Doing for Israel and doing for Jews and others in need everywhere in the world is an intrinsic good. It doesn’t need to be justified.
But every now and then someone asks, “So, what has Israel done? What has Israel done for me lately?”
I have the list, such a list you won’t believe, but it’s all true.
Israel has done more for everyone in the world than most people can begin to imagine. It would be hard to find a person who has not been touched by Israel’s labor and industry, Israel’s talent, Israel’s now nearly 60-year-long voyage of discovery.
• You want to know why dates don’t cost a fortune? Date palms have grown in the Middle East since before Moses walked the
earth. The average tree is about 18 -20 feet tall and yields about 38 pounds of dates a year. Israeli trees now yield about 400 pounds of dates a year and are short enough to be harvested from the ground or a short ladder.
• The scientific technology employed by NASA to beam video images from its Mars land-rover back to Earth was developed by two Israelis.
• An Israeli company designed a special parachute that will allow people to jump from high-rise buildings in case of emergency.
• An Israeli group of scientists from the Israel Institute of Technology developed methods to improve the efficiency of solar-hydrogen, non-polluting powered cars.
• “60 Minutes” focused on Hadassah Hospital in Jerusalem where medical staff—both Jewish and Arab—work together to save Jewish and Arab lives.
• Israeli scientists developed the first fully computerized, no-radiation diagnostic instrumentation for breast cancer.
• An Israeli company developed a computerized system for ensuring proper administration of medications, thus removing human error from medical treatment. Every year in U.S. hospitals, 7,000 patients die from treatment mistakes.
• Researchers in Israel developed a new device that directly helps the heart pump blood, an innovation with the potential to save lives among those with heart disease. The new device is synchronized with a camera that helps doctors diagnose a heart's mechanical operations through a sophisticated system of sensors.
• Archaeologists in Israel and from all over the world have discovered and recovered amazing artifacts long neglected or desecrated by others who occupied the area.
• Israelis have developed very advanced hydrology technology that allows crops to grow in the most arid conditions. Israel has shared this technology with other peoples, including the Hopi Indians.
• The X-Hawk rotorless helicopter, the first helicopter to have the capability to move in tight spaces, is now in development in Israel.
• The cell phone was developed in Israel by Israelis working in the Israeli branch of Motorola, which has its largest development center in Israel.

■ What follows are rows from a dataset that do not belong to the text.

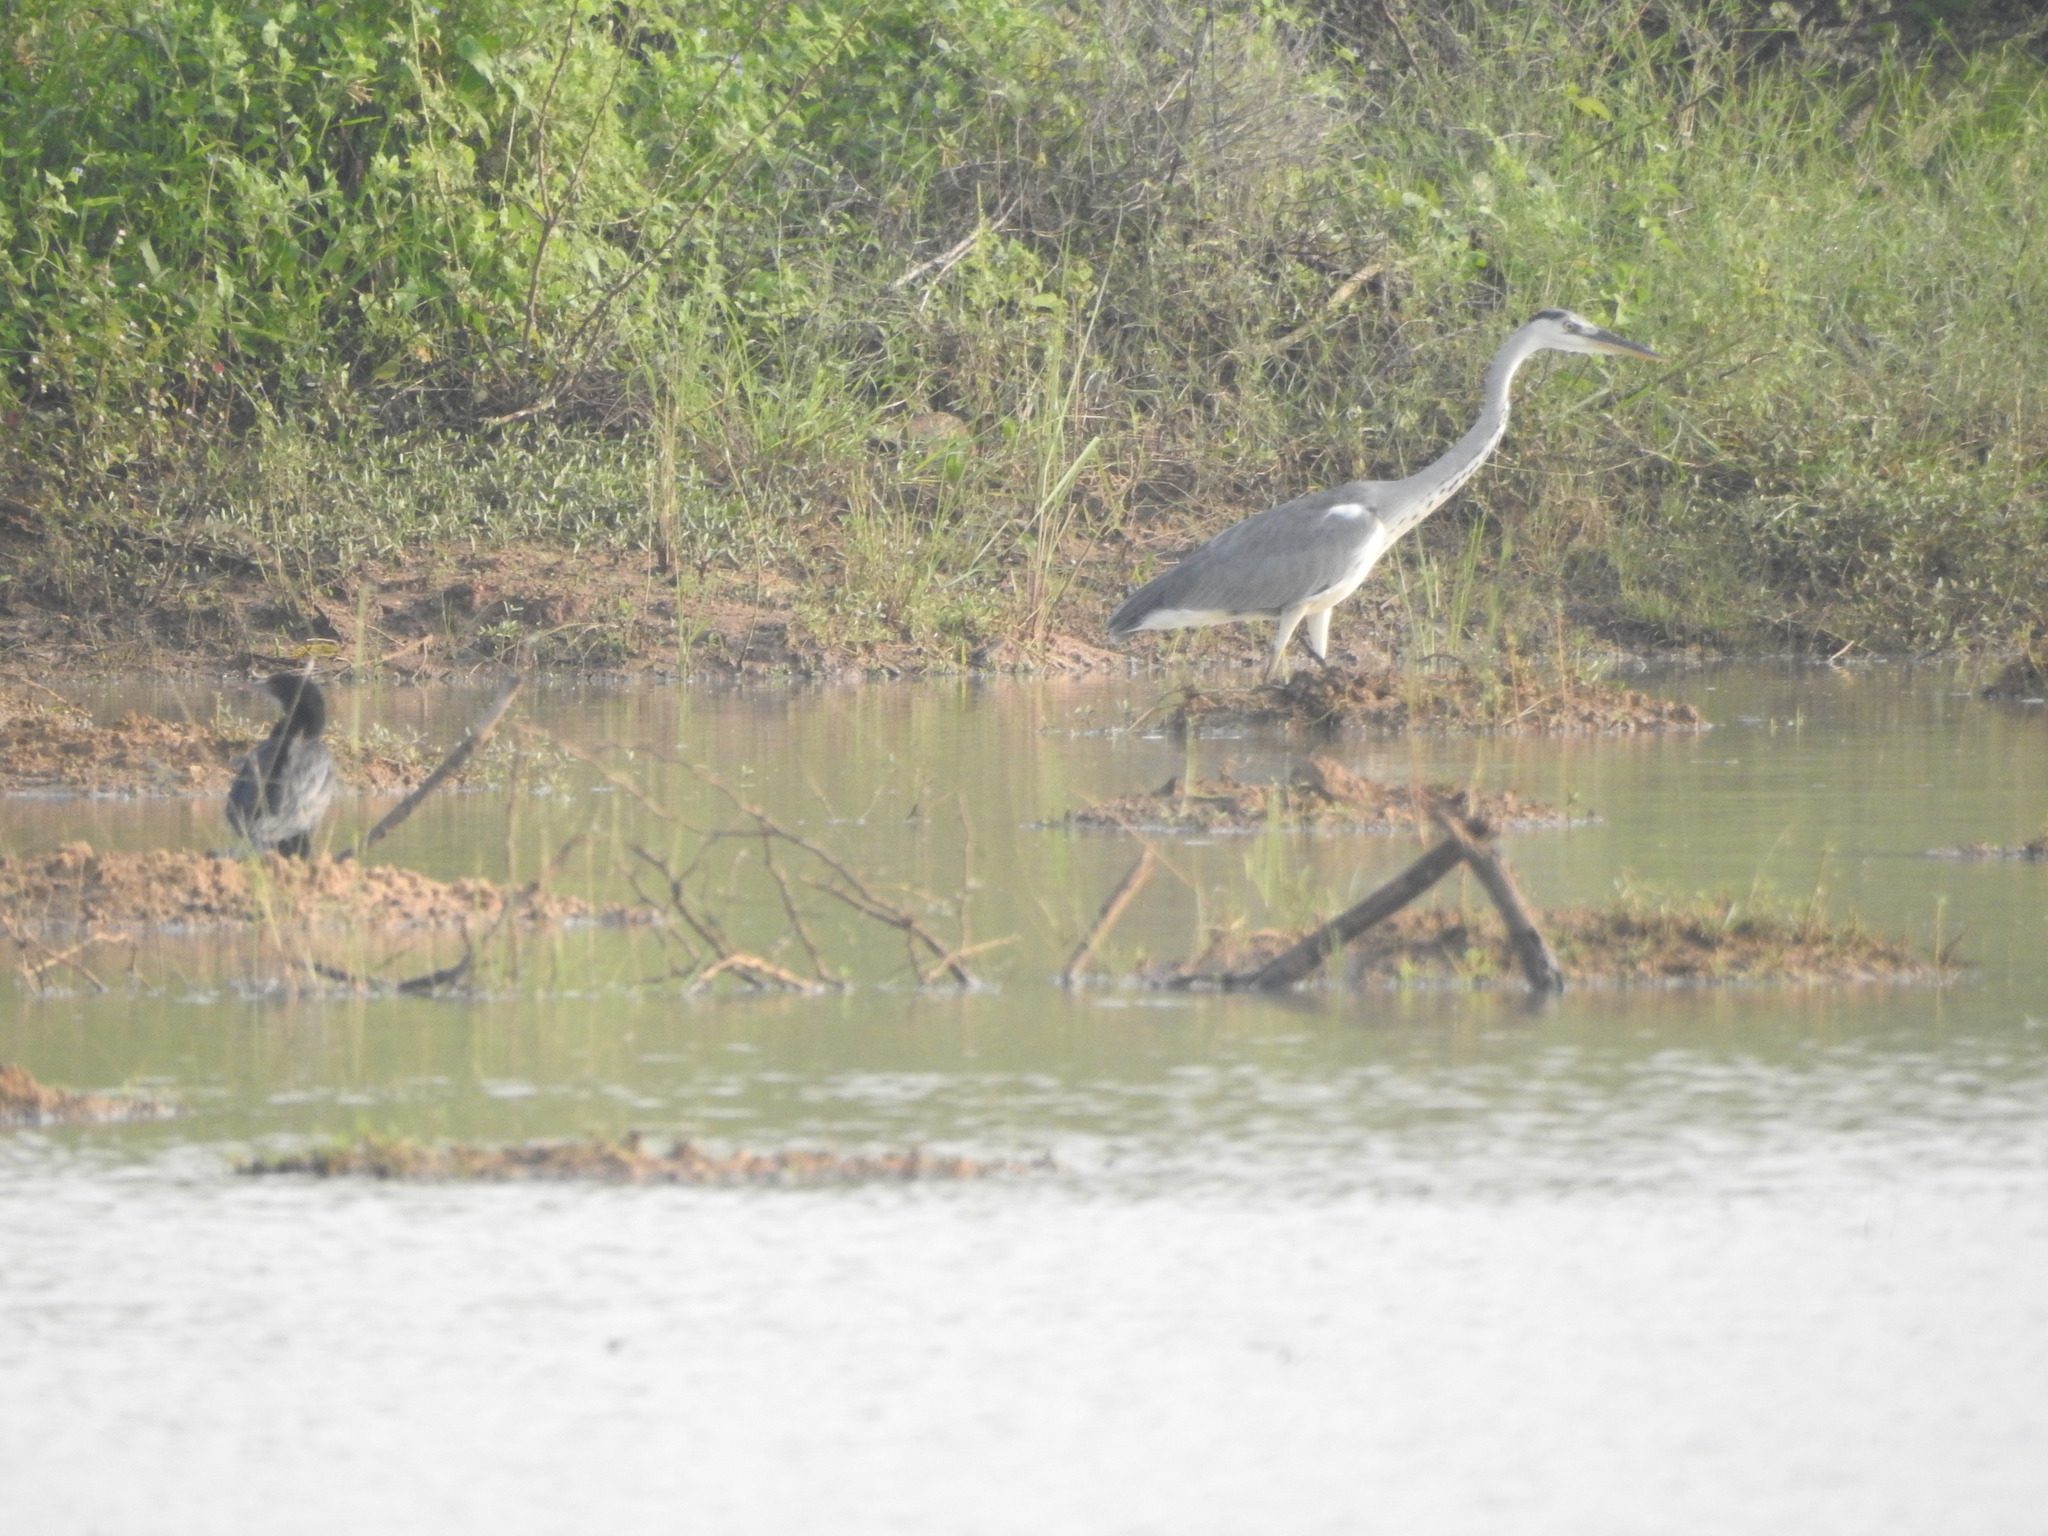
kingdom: Animalia
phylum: Chordata
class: Aves
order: Pelecaniformes
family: Ardeidae
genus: Ardea
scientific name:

• Most of the Windows NT and XP operating systems were developed by Microsoft-Israel. The Pentium MMX chip technology was designed in Israel at Intel.
• Voice mail technology was also developed in Israel. The technology for the AOL Instant Messenger was developed in 1996 by four young Israelis.

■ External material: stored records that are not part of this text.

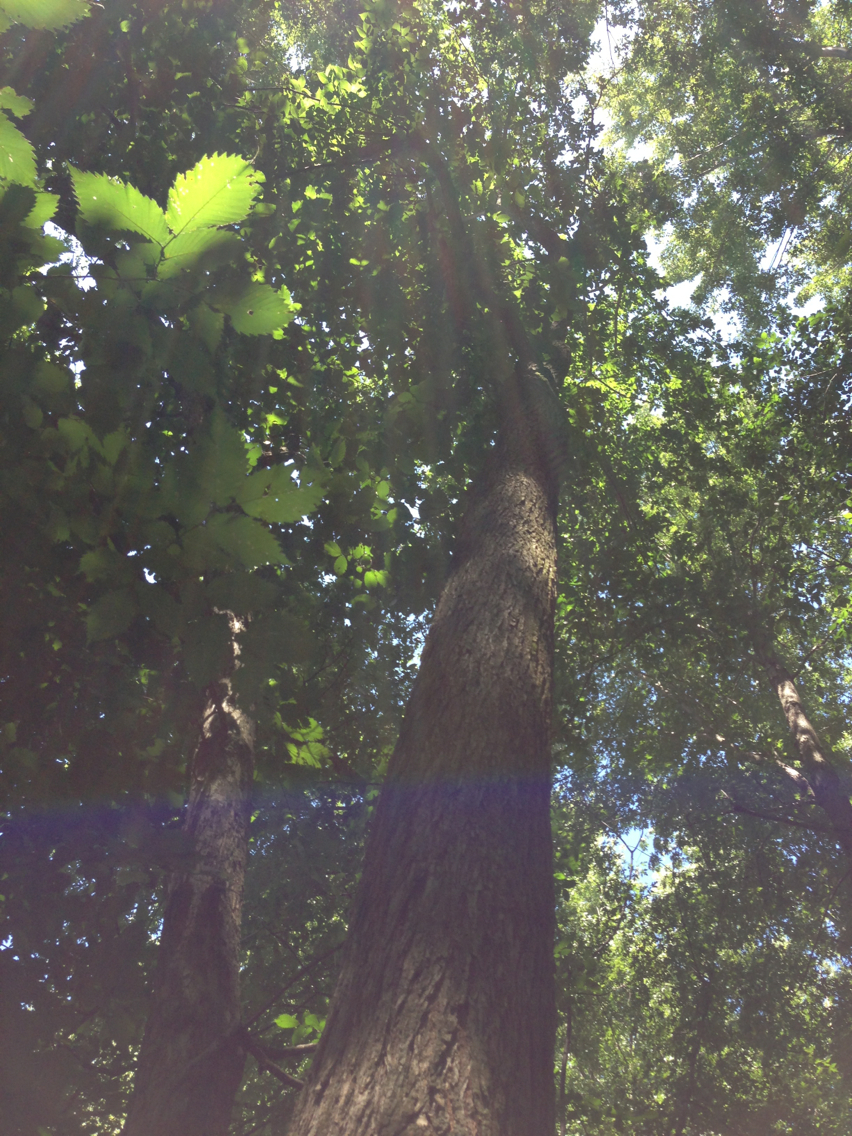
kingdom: Plantae
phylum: Tracheophyta
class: Magnoliopsida
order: Rosales
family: Ulmaceae
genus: Ulmus
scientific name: Ulmus americana
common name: American elm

• In 1984 and 1991, Israel airlifted a total of 22,000 Ethiopian Jews (Operation Solomon) at risk in Ethiopia, to safety in Israel.
• When the U. S. Embassy in Nairobi, Kenya was bombed in 1998, Israeli rescue teams were on the scene within a day — and saved three victims from the rubble.
There is much more that Israel has given to the world. An easy way to learn what those are is to Google “Israel accomplishments” or “Israel achievements” on the Internet.